§ What you should do
Lines that include the string "local" are the ones to copy from the entries below.

(Dataset records)
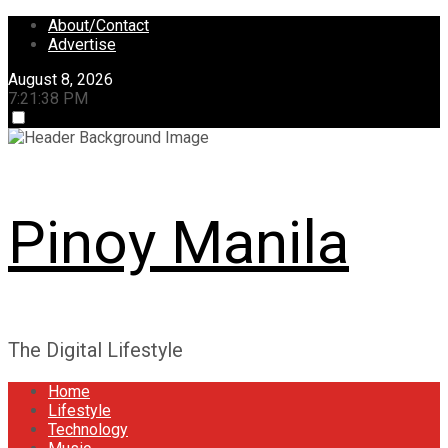
Skip
About/Contact
to
Advertise
content
August 8, 2026
7:21:38 PM
Pinoy Manila
The Digital Lifestyle
Home
Lifestyle
Technology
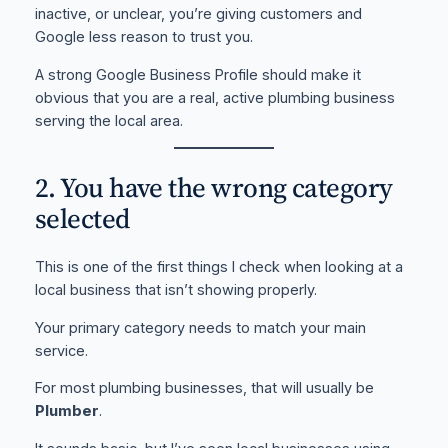
inactive, or unclear, you’re giving customers and
Google less reason to trust you.
A strong Google Business Profile should make it
obvious that you are a real, active plumbing business
serving the local area.
2. You have the wrong category
selected
This is one of the first things I check when looking at a
local business that isn’t showing properly.
Your primary category needs to match your main
service.
For most plumbing businesses, that will usually be
Plumber
.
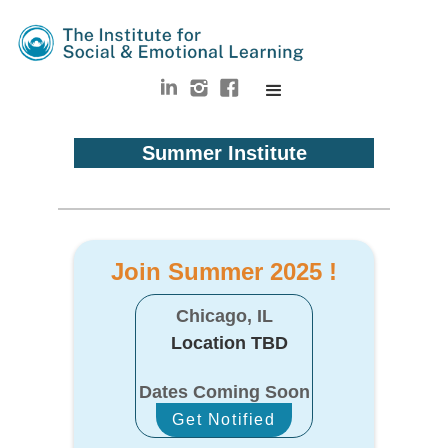
Summer Institute
Join Summer 2025 !
Chicago, IL
Location TBD
Dates Coming Soon
Get Notified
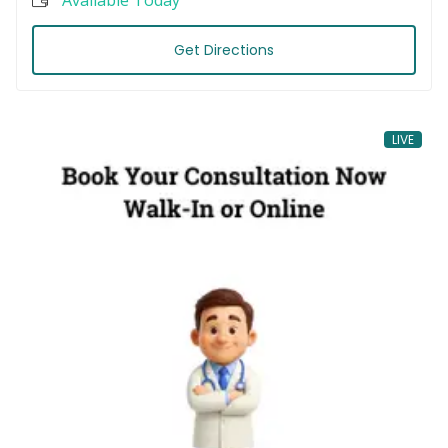
Get Directions
LIVE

§ Your response
serving the local area.
local business that isn’t showing properly.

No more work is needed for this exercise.